AICPA Adopts New Definition of Materiality
In December 2019, the Auditing Standards Board (ASB) issued Statement on Auditing Standards No. 138, Amendments to the Description of the Concept of Materiality (SAS 138), which amends the definition of materiality. SAS 138 is effective for audits of financial statements for periods ending on or after December 15, 2020. This effective date coincides with other significant new audit standards, such as the change in the form and content of audit reports of nonpublic entities.
In August 2018, the Financial Accounting Standards Board (FASB) amended its definition of materiality to be more consistent with the U.S. judicial system, the Public Company Oversight Board (PCAOB), and the Securities Exchange Commission (SEC). Yet, the ASB continued to maintain a definition of materiality that was converged with the one used by the International Accounting Standards Board (IASB). Now, the definition of materiality used in all financial statement audits in the United States will be converged with relevant U.S. standard-setting, regulatory, and judicial bodies.

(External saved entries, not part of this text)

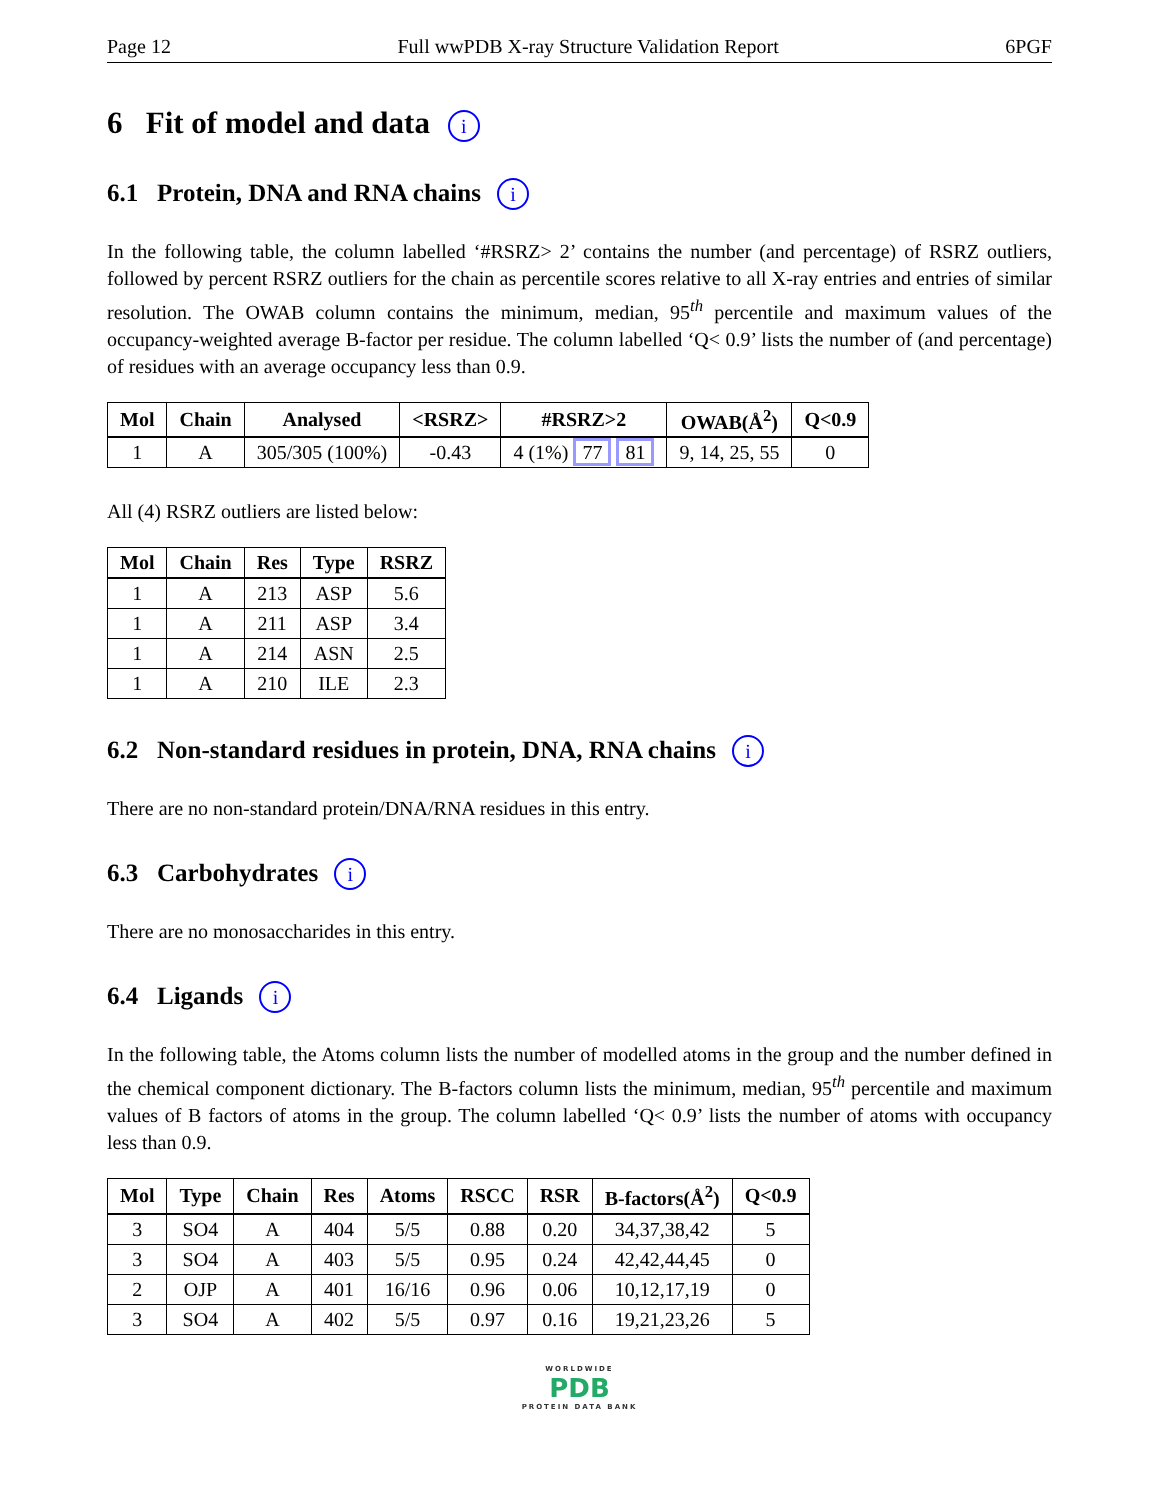Page 12 Full wwPDB X-ray Structure Validation Report 6PGF
6 Fit of model and data i
6.1 Protein, DNA and RNA chains i
In the following table, the column labelled ‘#RSRZ> 2’ contains the number (and percentage) of RSRZ outliers, followed by percent RSRZ outliers for the chain as percentile scores relative to all X-ray entries and entries of similar resolution. The OWAB column contains the minimum, median, 95<sup>th</sup> percentile and maximum values of the occupancy-weighted average B-factor per residue. The column labelled ‘Q< 0.9’ lists the number of (and percentage) of residues with an average occupancy less than 0.9.
| Mol | Chain | Analysed | <RSRZ> | #RSRZ>2 | OWAB(Å<sup>2</sup>) | Q<0.9 |
| --- | --- | --- | --- | --- | --- | --- |
| 1 | A | 305/305 (100%) | -0.43 | 4 (1%) 77 81 | 9, 14, 25, 55 | 0 |
All (4) RSRZ outliers are listed below:
| Mol | Chain | Res | Type | RSRZ |
| --- | --- | --- | --- | --- |
| 1 | A | 213 | ASP | 5.6 |
| 1 | A | 211 | ASP | 3.4 |
| 1 | A | 214 | ASN | 2.5 |
| 1 | A | 210 | ILE | 2.3 |
6.2 Non-standard residues in protein, DNA, RNA chains i
There are no non-standard protein/DNA/RNA residues in this entry.
6.3 Carbohydrates i
There are no monosaccharides in this entry.
6.4 Ligands i
In the following table, the Atoms column lists the number of modelled atoms in the group and the number defined in the chemical component dictionary. The B-factors column lists the minimum, median, 95<sup>th</sup> percentile and maximum values of B factors of atoms in the group. The column labelled ‘Q< 0.9’ lists the number of atoms with occupancy less than 0.9.
| Mol | Type | Chain | Res | Atoms | RSCC | RSR | B-factors(Å<sup>2</sup>) | Q<0.9 |
| --- | --- | --- | --- | --- | --- | --- | --- | --- |
| 3 | SO4 | A | 404 | 5/5 | 0.88 | 0.20 | 34,37,38,42 | 5 |
| 3 | SO4 | A | 403 | 5/5 | 0.95 | 0.24 | 42,42,44,45 | 0 |
| 2 | OJP | A | 401 | 16/16 | 0.96 | 0.06 | 10,12,17,19 | 0 |
| 3 | SO4 | A | 402 | 5/5 | 0.97 | 0.16 | 19,21,23,26 | 5 |
WORLDWIDE
PDB
PROTEIN DATA BANK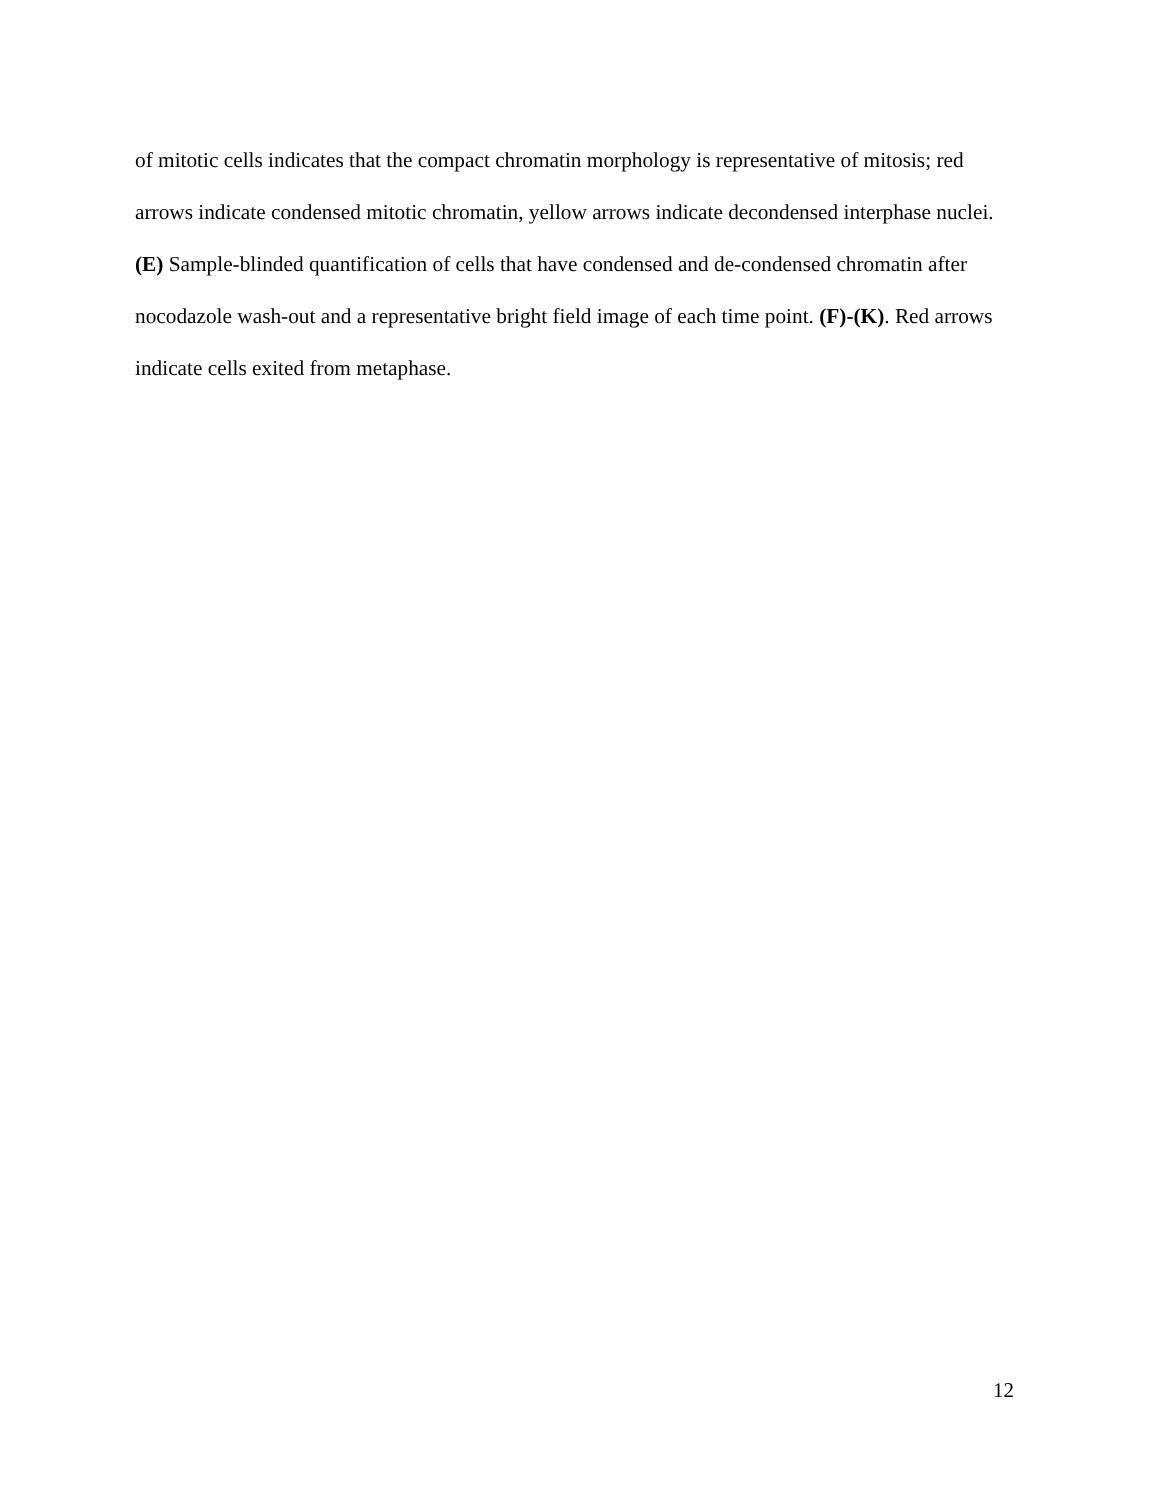of mitotic cells indicates that the compact chromatin morphology is representative of mitosis; red arrows indicate condensed mitotic chromatin, yellow arrows indicate decondensed interphase nuclei. (E) Sample-blinded quantification of cells that have condensed and de-condensed chromatin after nocodazole wash-out and a representative bright field image of each time point. (F)-(K). Red arrows indicate cells exited from metaphase.
12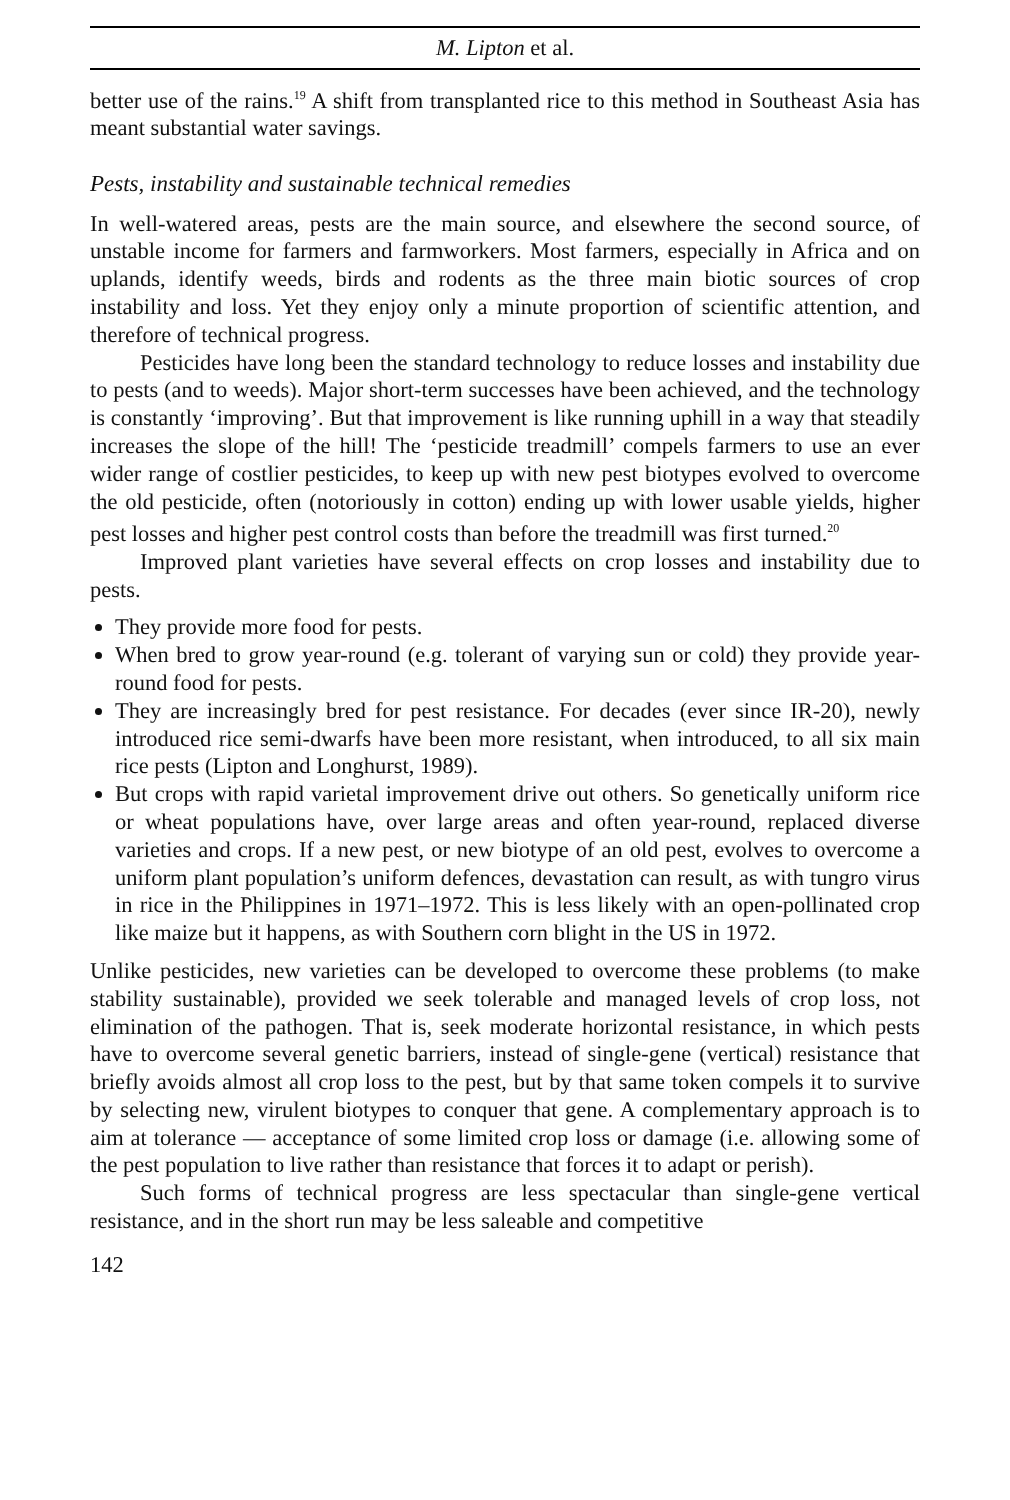M. Lipton et al.
better use of the rains.<sup>19</sup> A shift from transplanted rice to this method in Southeast Asia has meant substantial water savings.
Pests, instability and sustainable technical remedies
In well-watered areas, pests are the main source, and elsewhere the second source, of unstable income for farmers and farmworkers. Most farmers, especially in Africa and on uplands, identify weeds, birds and rodents as the three main biotic sources of crop instability and loss. Yet they enjoy only a minute proportion of scientific attention, and therefore of technical progress.
Pesticides have long been the standard technology to reduce losses and instability due to pests (and to weeds). Major short-term successes have been achieved, and the technology is constantly ‘improving’. But that improvement is like running uphill in a way that steadily increases the slope of the hill! The ‘pesticide treadmill’ compels farmers to use an ever wider range of costlier pesticides, to keep up with new pest biotypes evolved to overcome the old pesticide, often (notoriously in cotton) ending up with lower usable yields, higher pest losses and higher pest control costs than before the treadmill was first turned.<sup>20</sup>
Improved plant varieties have several effects on crop losses and instability due to pests.
They provide more food for pests.
When bred to grow year-round (e.g. tolerant of varying sun or cold) they provide year-round food for pests.
They are increasingly bred for pest resistance. For decades (ever since IR-20), newly introduced rice semi-dwarfs have been more resistant, when introduced, to all six main rice pests (Lipton and Longhurst, 1989).
But crops with rapid varietal improvement drive out others. So genetically uniform rice or wheat populations have, over large areas and often year-round, replaced diverse varieties and crops. If a new pest, or new biotype of an old pest, evolves to overcome a uniform plant population’s uniform defences, devastation can result, as with tungro virus in rice in the Philippines in 1971–1972. This is less likely with an open-pollinated crop like maize but it happens, as with Southern corn blight in the US in 1972.
Unlike pesticides, new varieties can be developed to overcome these problems (to make stability sustainable), provided we seek tolerable and managed levels of crop loss, not elimination of the pathogen. That is, seek moderate horizontal resistance, in which pests have to overcome several genetic barriers, instead of single-gene (vertical) resistance that briefly avoids almost all crop loss to the pest, but by that same token compels it to survive by selecting new, virulent biotypes to conquer that gene. A complementary approach is to aim at tolerance — acceptance of some limited crop loss or damage (i.e. allowing some of the pest population to live rather than resistance that forces it to adapt or perish).
Such forms of technical progress are less spectacular than single-gene vertical resistance, and in the short run may be less saleable and competitive
142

The old definition in the SASs is:
Misstatements, including omissions, are considered to be material if they individually or in the aggregate, they could reasonably be expected to influence the economic decisions of users on the basis of the financial statements.
The new definition in the SASs is:
Misstatements, including omissions, are considered to be material if there is a substantial likelihood that, individually or in the aggregate, they would influence the judgment made by a reasonable user based on the financial statements.
The foundation of the new materiality definition lies in the 1976 U.S. Supreme Court decision TSC Industries, Inc. v. Northway, Inc. which opined that an omitted fact is material if there is a substantial likelihood that a reasonable shareholder would(not could) consider it important in deciding how to vote.